Halberd willow and Barclay willow are similar in appearance and distribution, and misidentifications have been reported in some cases in Alaska; the two species can be distinguished by the presence of sparse reddish hairs on the main leaf vein of Halberd willow. These two species of willow can also form natural hybrids with each other.

==Varieties==
This willow species has a few recognized varieties:
- S. hastata var. hastata L.
- S. hastata var. subintegrifolia Flod.
- S. hastata var. subalpina Anderss.
- S. hastata var. alpestris Anderss.

S. hastata var. farriae is now considered a distinct species known as Farr's willow (S. farriae).

==Ecology==
Halberd willow is a food source for a number of mammals and birds. It is, however, not considered an important browse for moose, as it is not as palatable compared to other willows such as Alaska willow, tealeaf willow, sandbar willow (S. interior), and littletree willow (S. arbusculoides). On the Alaska North Slope, low-growing willows such as Halberd, tealeaf, sandbar, and littletree willow are usually covered by snow during the winter, so they are not a winter food source for moose.

==Cultivation==
This species is cultivated in parks and gardens.
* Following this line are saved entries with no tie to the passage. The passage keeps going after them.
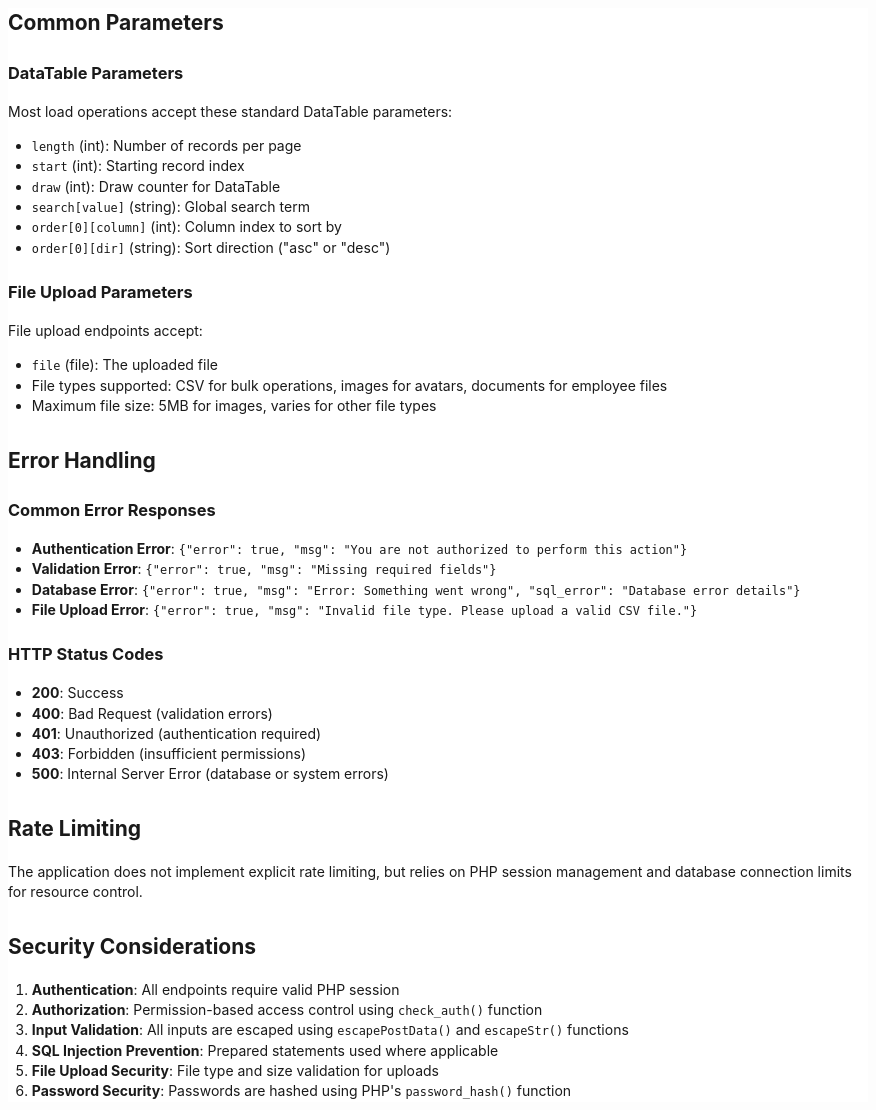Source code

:## Common Parameters

### DataTable Parameters
Most load operations accept these standard DataTable parameters:
- `length` (int): Number of records per page
- `start` (int): Starting record index
- `draw` (int): Draw counter for DataTable
- `search[value]` (string): Global search term
- `order[0][column]` (int): Column index to sort by
- `order[0][dir]` (string): Sort direction ("asc" or "desc")

### File Upload Parameters
File upload endpoints accept:
- `file` (file): The uploaded file
- File types supported: CSV for bulk operations, images for avatars, documents for employee files
- Maximum file size: 5MB for images, varies for other file types

## Error Handling

### Common Error Responses
- **Authentication Error**: `{"error": true, "msg": "You are not authorized to perform this action"}`
- **Validation Error**: `{"error": true, "msg": "Missing required fields"}`
- **Database Error**: `{"error": true, "msg": "Error: Something went wrong", "sql_error": "Database error details"}`
- **File Upload Error**: `{"error": true, "msg": "Invalid file type. Please upload a valid CSV file."}`

### HTTP Status Codes
- **200**: Success
- **400**: Bad Request (validation errors)
- **401**: Unauthorized (authentication required)
- **403**: Forbidden (insufficient permissions)
- **500**: Internal Server Error (database or system errors)

## Rate Limiting

The application does not implement explicit rate limiting, but relies on PHP session management and database connection limits for resource control.

## Security Considerations

1. **Authentication**: All endpoints require valid PHP session
2. **Authorization**: Permission-based access control using `check_auth()` function
3. **Input Validation**: All inputs are escaped using `escapePostData()` and `escapeStr()` functions
4. **SQL Injection Prevention**: Prepared statements used where applicable
5. **File Upload Security**: File type and size validation for uploads
6. **Password Security**: Passwords are hashed using PHP's `password_hash()` function
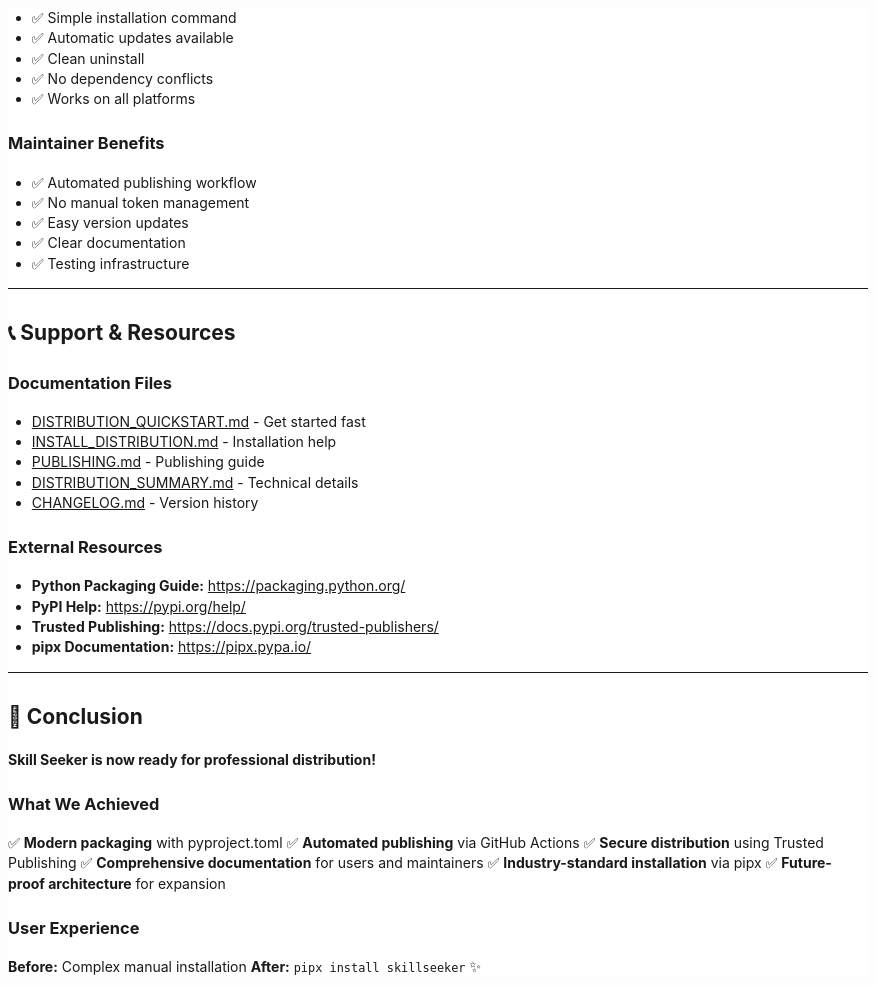 - ✅ Simple installation command
- ✅ Automatic updates available
- ✅ Clean uninstall
- ✅ No dependency conflicts
- ✅ Works on all platforms

### Maintainer Benefits

- ✅ Automated publishing workflow
- ✅ No manual token management
- ✅ Easy version updates
- ✅ Clear documentation
- ✅ Testing infrastructure

---

## 📞 Support & Resources

### Documentation Files

- [DISTRIBUTION_QUICKSTART.md](DISTRIBUTION_QUICKSTART.md) - Get started fast
- [INSTALL_DISTRIBUTION.md](INSTALL_DISTRIBUTION.md) - Installation help
- [PUBLISHING.md](PUBLISHING.md) - Publishing guide
- [DISTRIBUTION_SUMMARY.md](DISTRIBUTION_SUMMARY.md) - Technical details
- [CHANGELOG.md](CHANGELOG.md) - Version history

### External Resources

- **Python Packaging Guide:** https://packaging.python.org/
- **PyPI Help:** https://pypi.org/help/
- **Trusted Publishing:** https://docs.pypi.org/trusted-publishers/
- **pipx Documentation:** https://pipx.pypa.io/

---

## 🎉 Conclusion

**Skill Seeker is now ready for professional distribution!**

### What We Achieved

✅ **Modern packaging** with pyproject.toml
✅ **Automated publishing** via GitHub Actions
✅ **Secure distribution** using Trusted Publishing
✅ **Comprehensive documentation** for users and maintainers
✅ **Industry-standard installation** via pipx
✅ **Future-proof architecture** for expansion

### User Experience

**Before:** Complex manual installation
**After:** `pipx install skillseeker` ✨
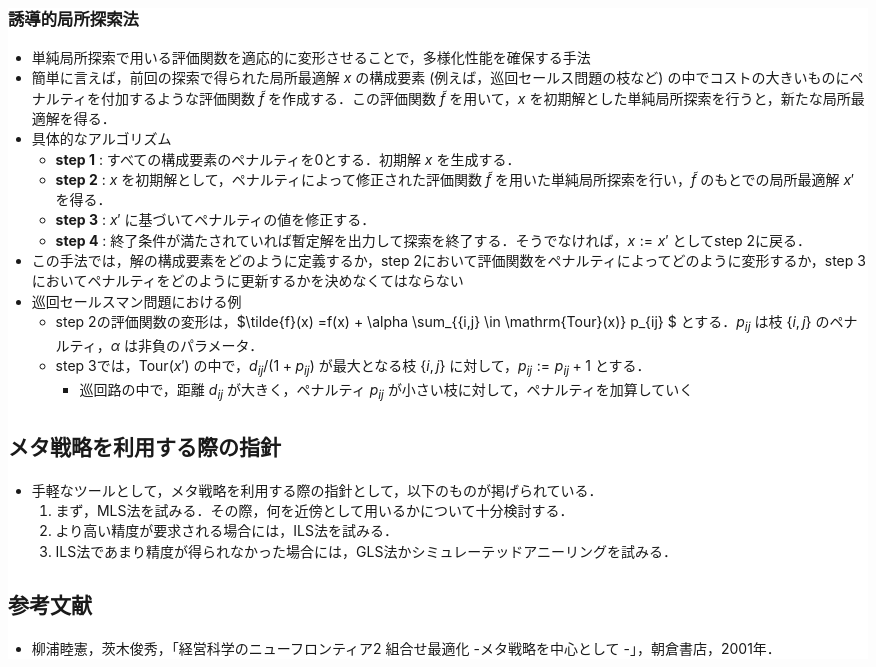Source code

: ### 誘導的局所探索法
- 単純局所探索で用いる評価関数を適応的に変形させることで，多様化性能を確保する手法
- 簡単に言えば，前回の探索で得られた局所最適解 $x$ の構成要素 (例えば，巡回セールス問題の枝など) の中でコストの大きいものにペナルティを付加するような評価関数 $\tilde{f}$ を作成する．この評価関数 $\tilde{f}$ を用いて，$x$ を初期解とした単純局所探索を行うと，新たな局所最適解を得る．
- 具体的なアルゴリズム
  - **step 1** : すべての構成要素のペナルティを0とする．初期解 $x$ を生成する．
  - **step 2** : $x$ を初期解として，ペナルティによって修正された評価関数 $\tilde{f}$ を用いた単純局所探索を行い，$\tilde{f}$ のもとでの局所最適解 $x'$ を得る．
  - **step 3** : $x'$ に基づいてペナルティの値を修正する．
  - **step 4** : 終了条件が満たされていれば暫定解を出力して探索を終了する．そうでなければ，$x := x'$ としてstep 2に戻る．
- この手法では，解の構成要素をどのように定義するか，step 2において評価関数をペナルティによってどのように変形するか，step 3においてペナルティをどのように更新するかを決めなくてはならない
- 巡回セールスマン問題における例
  - step 2の評価関数の変形は，$\tilde{f}(x) =f(x) + \alpha \sum_{\{i,j\} \in \mathrm{Tour}(x)} p_{ij} $ とする．$p_{ij}$ は枝 $\{ i,j \}$ のペナルティ，$\alpha$ は非負のパラメータ．
  - step 3では，$\mathrm{Tour}(x')$ の中で，$d_{ij}/(1+p_{ij})$ が最大となる枝 $\{i,j\}$ に対して，$p_{ij} := p_{ij} + 1$ とする．
    - 巡回路の中で，距離 $d_{ij}$ が大きく，ペナルティ $p_{ij}$ が小さい枝に対して，ペナルティを加算していく
  
## メタ戦略を利用する際の指針
- 手軽なツールとして，メタ戦略を利用する際の指針として，以下のものが掲げられている．
  1. まず，MLS法を試みる．その際，何を近傍として用いるかについて十分検討する．
  2. より高い精度が要求される場合には，ILS法を試みる．
  3. ILS法であまり精度が得られなかった場合には，GLS法かシミュレーテッドアニーリングを試みる．

## 参考文献
- 柳浦睦憲，茨木俊秀，「経営科学のニューフロンティア2 組合せ最適化 -メタ戦略を中心として -」，朝倉書店，2001年．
The cultivar 'Wehrhahnii' has gained the Royal Horticultural Society's Award of Garden Merit.

==Other uses==
Native Americans used parts of willows, including this species, for medicinal purposes, basket weaving, to make bows and arrows, and for building animal traps. In Yukon, willow leaves were chewed to treat mosquito bites and bee stings, as well as stomach aches.